On the same day, Pope Benedict spoke in more abstract terms as he delivered his yearly “state of the world” speech to diplomats. The pontiff lamented “a renewed outbreak of violence provoking immense damage and suffering for the civilian population” in Gaza and Israel and urged “the rejection of hatred, acts of provocation and the use of arms.” He called for a cease-fire in Gaza and the resumption of peace talks, affirming that “violence, wherever it comes from and whatever form it takes, must be firmly condemned.”

The pope’s balanced message stands in sharp contrast with the biased position of the American government. As Congressman Dennis Kucinich put it on January 8 on the House floor:

Today U.S. tax dollars, U.S. jets and U.S. helicopters provided to Israel are enabling the slaughter in Gaza. The Administration enables Israel to press forward with the attack against defenseless civilians, blocks efforts promoting a ceasefire at the U.N. and refuses to make Israel comply with conditions that arms shipments not be used for aggression. Israel is going to receive $30 billion in a ten-year period for military assistance, without having to abide by any humanitarian principles, international laws or standards of basic human decency. Wake up America.

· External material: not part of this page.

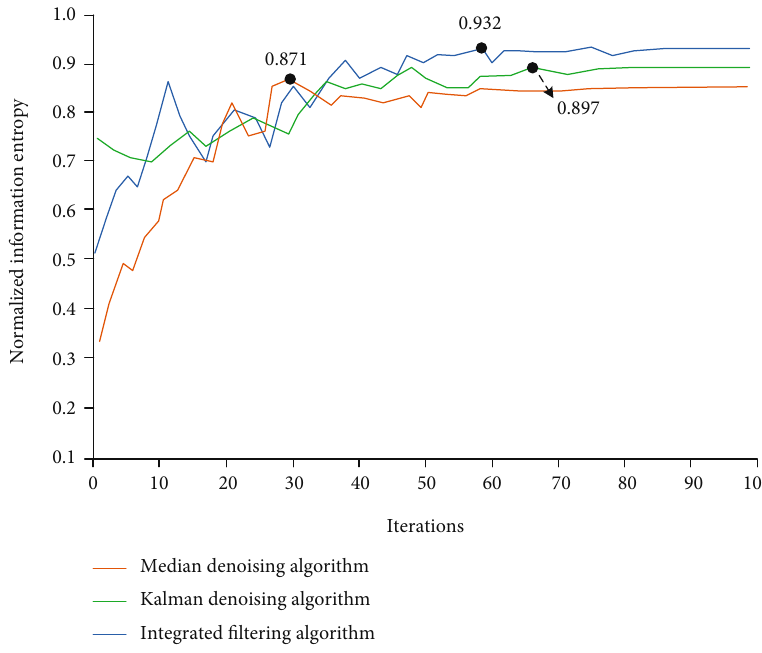
Figure 9: Statistical results of information entropy of each fi ltering algorithm. Table 1: Comparison of computational time consumption of each fi ltering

Like the pope, the U.S. Conference of Catholic Bishops has urged the American government to rescue the Gaza population held hostage by the fighting and bloodshed. In a December 30 letter to the Secretary of State, Bishop Howard J. Hubbard of Albany, Chairman of the Committee on International Justice and Peace of the USCCB, urged the government to “take immediate action to help end the escalation of violence between Hamas and Israel.” Bishop Hubbard requested sending “a high level personal representative to the region immediately to help negotiate a ceasefire and make provision for humanitarian aid to the people of Gaza.” There is little indication, however, that the bishops’ request has been heeded in any way. On January 8, the U.S. alone, of the 15 member UN Security Council, abstained from voting in favor of a compromise resolution calling for an immediate ceasefire in Gaza, the unimpeded provision of food, fuel and medical treatment to Gaza civilians, and intensified international arrangements to prevent arms and ammunition smuggling.

The conflict in Gaza is a moral issue that begins, not with rocket fire into Israel, but with 1.5 million people, most of them refugees, who have been oppressed for the last sixty years. Gaza should prick the conscience of the American taxpayer, whose government shows little concern for the root causes of the present conflict and continues to foot the bill for ongoing military action. The Catholic Catechism defines “conscience” as a judgment of reason whereby one recognizes the moral quality of a concrete act. It also stresses that the conscience must be informed and enlightened. In regard to Gaza, the collective conscience is stretched by some basic moral questions that few dare to voice: Who has the right to exist? Only the rich and powerful? Or also the poor and oppressed? Who have the right to defend themselves? Only the rich and powerful? Or every victim, including the poor and oppressed? Who are criminals and terrorists — only those who strike out at their rich and powerful oppressors? Or also the oppressors themselves? Does a criminal — regardless of whether he is rich or poor, weak or powerful — have the moral right to defend himself from the consequences of his criminal act? Who must obey the laws of God and humanity? Only the poor and oppressed? Or also the rich and powerful?

Reason has an answer for these questions — self-interest has another. What does our individual and collective conscience say? And who do we think we are kidding, anyway?